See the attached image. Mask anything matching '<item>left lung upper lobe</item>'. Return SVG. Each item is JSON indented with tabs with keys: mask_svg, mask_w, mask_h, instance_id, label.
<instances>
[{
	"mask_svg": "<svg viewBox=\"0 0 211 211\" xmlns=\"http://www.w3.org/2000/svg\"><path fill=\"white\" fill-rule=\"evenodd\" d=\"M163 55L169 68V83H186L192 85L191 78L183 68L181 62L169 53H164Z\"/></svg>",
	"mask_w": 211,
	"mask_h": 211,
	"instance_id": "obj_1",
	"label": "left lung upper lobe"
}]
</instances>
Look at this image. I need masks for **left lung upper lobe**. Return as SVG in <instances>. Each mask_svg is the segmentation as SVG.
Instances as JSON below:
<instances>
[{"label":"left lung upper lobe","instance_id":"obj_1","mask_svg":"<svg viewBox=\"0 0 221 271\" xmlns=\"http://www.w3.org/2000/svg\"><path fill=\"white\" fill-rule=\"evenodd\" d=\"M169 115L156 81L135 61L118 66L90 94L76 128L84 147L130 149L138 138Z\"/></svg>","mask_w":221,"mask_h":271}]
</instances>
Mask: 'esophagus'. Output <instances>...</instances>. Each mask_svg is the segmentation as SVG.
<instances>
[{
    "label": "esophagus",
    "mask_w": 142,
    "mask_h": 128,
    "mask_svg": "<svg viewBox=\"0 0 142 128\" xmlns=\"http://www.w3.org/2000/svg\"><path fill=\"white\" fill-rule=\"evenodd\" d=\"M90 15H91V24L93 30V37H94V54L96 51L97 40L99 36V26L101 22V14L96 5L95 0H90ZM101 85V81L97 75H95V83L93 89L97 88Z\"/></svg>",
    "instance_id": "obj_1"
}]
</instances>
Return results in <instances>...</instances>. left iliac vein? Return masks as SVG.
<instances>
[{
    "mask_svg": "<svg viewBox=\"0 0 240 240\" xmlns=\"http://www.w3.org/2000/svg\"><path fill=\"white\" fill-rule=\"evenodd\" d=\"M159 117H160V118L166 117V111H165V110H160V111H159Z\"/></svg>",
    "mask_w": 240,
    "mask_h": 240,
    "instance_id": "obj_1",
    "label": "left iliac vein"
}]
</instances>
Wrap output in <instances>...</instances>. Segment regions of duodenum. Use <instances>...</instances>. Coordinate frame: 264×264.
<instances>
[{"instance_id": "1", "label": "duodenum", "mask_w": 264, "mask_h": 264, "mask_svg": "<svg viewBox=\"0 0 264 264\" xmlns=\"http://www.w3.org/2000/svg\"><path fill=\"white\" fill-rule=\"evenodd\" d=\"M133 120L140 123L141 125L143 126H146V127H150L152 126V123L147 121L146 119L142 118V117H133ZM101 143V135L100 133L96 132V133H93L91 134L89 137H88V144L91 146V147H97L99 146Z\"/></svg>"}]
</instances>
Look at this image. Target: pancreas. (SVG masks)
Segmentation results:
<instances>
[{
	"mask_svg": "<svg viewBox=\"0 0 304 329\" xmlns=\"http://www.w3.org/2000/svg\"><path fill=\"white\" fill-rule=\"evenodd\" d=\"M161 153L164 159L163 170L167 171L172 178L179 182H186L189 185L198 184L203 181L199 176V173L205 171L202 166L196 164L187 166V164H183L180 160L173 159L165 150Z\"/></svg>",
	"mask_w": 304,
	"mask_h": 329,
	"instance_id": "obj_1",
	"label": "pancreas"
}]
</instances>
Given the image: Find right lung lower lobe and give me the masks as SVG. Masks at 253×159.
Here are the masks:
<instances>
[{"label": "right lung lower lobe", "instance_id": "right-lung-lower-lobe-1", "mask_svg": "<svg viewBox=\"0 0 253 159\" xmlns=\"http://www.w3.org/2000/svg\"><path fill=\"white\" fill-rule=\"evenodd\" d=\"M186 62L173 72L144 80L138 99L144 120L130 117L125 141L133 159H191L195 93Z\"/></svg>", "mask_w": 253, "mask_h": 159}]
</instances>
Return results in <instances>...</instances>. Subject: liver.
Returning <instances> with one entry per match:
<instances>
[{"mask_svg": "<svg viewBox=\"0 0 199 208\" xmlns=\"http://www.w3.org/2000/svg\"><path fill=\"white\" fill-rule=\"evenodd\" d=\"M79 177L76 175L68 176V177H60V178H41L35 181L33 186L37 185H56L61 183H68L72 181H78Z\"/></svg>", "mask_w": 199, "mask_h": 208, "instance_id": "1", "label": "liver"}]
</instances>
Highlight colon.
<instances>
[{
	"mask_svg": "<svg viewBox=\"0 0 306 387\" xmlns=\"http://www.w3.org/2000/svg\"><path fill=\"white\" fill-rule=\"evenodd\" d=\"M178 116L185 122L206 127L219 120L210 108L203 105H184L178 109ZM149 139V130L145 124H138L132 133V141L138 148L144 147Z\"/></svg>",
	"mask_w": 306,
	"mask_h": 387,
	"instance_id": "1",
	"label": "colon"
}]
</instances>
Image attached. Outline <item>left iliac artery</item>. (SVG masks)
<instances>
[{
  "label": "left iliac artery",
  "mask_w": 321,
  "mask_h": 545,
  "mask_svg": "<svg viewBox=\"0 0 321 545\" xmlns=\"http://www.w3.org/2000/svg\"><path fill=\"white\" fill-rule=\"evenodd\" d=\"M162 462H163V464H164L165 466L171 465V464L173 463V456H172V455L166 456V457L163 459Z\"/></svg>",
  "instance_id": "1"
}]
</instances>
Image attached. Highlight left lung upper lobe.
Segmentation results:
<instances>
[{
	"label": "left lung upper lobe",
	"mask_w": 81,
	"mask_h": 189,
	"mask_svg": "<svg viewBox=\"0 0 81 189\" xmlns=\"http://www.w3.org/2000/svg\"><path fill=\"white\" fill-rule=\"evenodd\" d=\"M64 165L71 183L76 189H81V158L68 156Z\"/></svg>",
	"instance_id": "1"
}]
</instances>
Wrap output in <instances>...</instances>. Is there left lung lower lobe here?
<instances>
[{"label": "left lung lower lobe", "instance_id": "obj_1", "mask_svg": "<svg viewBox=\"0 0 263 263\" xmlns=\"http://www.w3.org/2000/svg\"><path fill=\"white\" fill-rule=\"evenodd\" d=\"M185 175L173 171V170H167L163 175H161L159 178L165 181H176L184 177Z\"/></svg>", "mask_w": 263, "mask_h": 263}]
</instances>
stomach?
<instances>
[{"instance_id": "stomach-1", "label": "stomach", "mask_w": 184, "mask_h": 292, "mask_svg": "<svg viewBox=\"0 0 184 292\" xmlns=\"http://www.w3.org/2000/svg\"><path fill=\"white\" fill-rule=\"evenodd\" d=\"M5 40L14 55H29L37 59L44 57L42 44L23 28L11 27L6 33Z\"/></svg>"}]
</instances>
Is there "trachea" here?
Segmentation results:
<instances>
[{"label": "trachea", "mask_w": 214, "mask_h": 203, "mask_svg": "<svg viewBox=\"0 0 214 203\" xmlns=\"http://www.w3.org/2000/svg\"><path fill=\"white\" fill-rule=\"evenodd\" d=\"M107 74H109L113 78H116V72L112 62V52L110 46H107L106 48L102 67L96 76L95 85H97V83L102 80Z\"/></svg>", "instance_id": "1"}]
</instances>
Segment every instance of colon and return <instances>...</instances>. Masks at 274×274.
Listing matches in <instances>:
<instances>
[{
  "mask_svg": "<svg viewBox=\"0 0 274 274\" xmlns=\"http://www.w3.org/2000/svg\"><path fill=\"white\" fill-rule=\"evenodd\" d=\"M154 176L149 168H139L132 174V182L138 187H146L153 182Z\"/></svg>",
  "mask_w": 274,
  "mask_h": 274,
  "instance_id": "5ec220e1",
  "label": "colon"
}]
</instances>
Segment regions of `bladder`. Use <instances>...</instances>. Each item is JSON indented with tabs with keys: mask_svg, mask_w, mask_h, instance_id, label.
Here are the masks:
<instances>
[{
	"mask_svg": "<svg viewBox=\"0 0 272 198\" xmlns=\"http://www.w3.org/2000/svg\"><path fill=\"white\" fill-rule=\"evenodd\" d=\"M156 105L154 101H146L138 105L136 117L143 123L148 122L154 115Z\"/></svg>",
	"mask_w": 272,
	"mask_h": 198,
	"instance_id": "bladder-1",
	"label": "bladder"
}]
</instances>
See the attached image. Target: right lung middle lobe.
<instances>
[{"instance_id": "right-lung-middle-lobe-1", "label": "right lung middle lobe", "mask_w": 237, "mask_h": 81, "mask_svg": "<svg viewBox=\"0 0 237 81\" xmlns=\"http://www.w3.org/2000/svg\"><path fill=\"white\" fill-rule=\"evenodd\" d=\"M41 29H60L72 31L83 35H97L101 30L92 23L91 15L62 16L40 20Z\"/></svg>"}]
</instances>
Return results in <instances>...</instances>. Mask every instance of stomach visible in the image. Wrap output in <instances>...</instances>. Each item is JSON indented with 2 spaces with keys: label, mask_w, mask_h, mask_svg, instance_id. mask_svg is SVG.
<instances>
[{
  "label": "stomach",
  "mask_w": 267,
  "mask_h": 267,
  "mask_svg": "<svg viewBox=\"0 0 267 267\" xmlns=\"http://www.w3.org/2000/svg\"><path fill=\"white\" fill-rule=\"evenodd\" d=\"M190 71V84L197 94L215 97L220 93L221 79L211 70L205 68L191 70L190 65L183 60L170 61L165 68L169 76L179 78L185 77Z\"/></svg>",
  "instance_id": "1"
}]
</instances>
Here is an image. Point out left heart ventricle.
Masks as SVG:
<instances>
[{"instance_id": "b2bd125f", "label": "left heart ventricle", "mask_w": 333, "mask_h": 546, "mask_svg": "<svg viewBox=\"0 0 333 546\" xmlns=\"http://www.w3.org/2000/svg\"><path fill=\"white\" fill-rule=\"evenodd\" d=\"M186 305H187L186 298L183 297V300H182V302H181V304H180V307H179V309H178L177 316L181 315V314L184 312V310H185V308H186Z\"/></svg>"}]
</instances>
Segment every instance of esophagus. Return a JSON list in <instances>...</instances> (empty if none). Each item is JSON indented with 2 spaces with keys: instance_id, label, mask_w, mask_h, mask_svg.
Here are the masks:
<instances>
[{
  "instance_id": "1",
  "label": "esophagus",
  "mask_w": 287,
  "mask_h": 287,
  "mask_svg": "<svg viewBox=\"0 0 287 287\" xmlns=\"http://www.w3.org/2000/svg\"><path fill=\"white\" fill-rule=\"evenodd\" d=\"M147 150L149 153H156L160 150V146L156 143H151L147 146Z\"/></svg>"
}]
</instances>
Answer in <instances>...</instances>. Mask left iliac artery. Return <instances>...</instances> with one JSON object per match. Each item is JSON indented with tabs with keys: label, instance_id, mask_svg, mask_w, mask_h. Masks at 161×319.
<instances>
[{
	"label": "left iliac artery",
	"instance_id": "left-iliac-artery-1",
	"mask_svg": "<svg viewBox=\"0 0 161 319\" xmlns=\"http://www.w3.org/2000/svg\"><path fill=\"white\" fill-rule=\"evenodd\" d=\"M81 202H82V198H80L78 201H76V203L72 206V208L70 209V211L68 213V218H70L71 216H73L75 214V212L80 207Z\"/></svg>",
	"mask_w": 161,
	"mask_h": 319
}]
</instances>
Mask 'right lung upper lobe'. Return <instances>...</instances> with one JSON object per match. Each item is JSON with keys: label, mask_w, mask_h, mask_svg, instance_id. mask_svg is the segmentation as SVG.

::::::::

= Task requirements =
Find each line of the listing above that contains the word "Highlight" with the same capitalization, and copy those lines.

= Task result =
Highlight colon.
Image attached. Highlight left lung upper lobe.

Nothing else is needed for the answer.